#### DATA SUPPLIED

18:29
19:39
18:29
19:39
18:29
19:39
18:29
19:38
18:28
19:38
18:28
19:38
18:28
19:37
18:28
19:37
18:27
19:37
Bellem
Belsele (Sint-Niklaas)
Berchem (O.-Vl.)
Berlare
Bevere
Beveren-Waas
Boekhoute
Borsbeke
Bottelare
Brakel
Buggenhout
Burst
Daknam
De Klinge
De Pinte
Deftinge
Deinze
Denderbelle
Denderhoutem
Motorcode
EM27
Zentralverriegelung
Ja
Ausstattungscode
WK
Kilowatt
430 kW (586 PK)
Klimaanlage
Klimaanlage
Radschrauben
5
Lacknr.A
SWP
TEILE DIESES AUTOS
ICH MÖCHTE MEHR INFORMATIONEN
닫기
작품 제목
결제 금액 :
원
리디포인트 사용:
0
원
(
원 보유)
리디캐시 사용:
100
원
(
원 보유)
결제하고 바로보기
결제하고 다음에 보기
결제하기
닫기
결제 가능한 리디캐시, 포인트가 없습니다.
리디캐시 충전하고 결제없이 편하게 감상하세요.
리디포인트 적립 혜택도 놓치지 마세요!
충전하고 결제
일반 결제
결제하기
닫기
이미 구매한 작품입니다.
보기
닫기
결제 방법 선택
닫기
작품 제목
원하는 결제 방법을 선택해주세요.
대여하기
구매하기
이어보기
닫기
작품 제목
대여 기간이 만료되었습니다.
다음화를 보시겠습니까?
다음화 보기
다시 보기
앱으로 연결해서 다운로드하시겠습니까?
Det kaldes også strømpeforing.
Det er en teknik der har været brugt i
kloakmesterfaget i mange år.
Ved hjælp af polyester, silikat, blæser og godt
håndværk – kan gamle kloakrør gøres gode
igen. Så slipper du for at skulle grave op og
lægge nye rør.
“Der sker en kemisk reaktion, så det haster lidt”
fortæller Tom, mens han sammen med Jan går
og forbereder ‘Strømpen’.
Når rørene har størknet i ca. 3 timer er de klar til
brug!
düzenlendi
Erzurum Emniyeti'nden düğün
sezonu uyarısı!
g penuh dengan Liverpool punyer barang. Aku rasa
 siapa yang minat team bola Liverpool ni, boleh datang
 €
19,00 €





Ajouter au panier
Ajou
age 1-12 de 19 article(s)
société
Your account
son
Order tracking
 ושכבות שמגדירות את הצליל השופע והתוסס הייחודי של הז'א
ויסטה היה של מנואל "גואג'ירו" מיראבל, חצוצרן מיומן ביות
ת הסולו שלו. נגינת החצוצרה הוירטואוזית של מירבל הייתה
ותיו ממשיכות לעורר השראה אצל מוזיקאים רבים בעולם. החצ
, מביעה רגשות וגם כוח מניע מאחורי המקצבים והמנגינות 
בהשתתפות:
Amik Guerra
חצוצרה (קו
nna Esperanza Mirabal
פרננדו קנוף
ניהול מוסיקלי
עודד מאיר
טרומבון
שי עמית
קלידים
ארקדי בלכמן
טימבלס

########

> [YOUR INSTRUCTIONS]: Please show every line of the entries above that contains the word "리디캐시".

> [OUTPUT FOR THIS TASK]:
리디캐시 사용:
결제 가능한 리디캐시, 포인트가 없습니다.
리디캐시 충전하고 결제없이 편하게 감상하세요.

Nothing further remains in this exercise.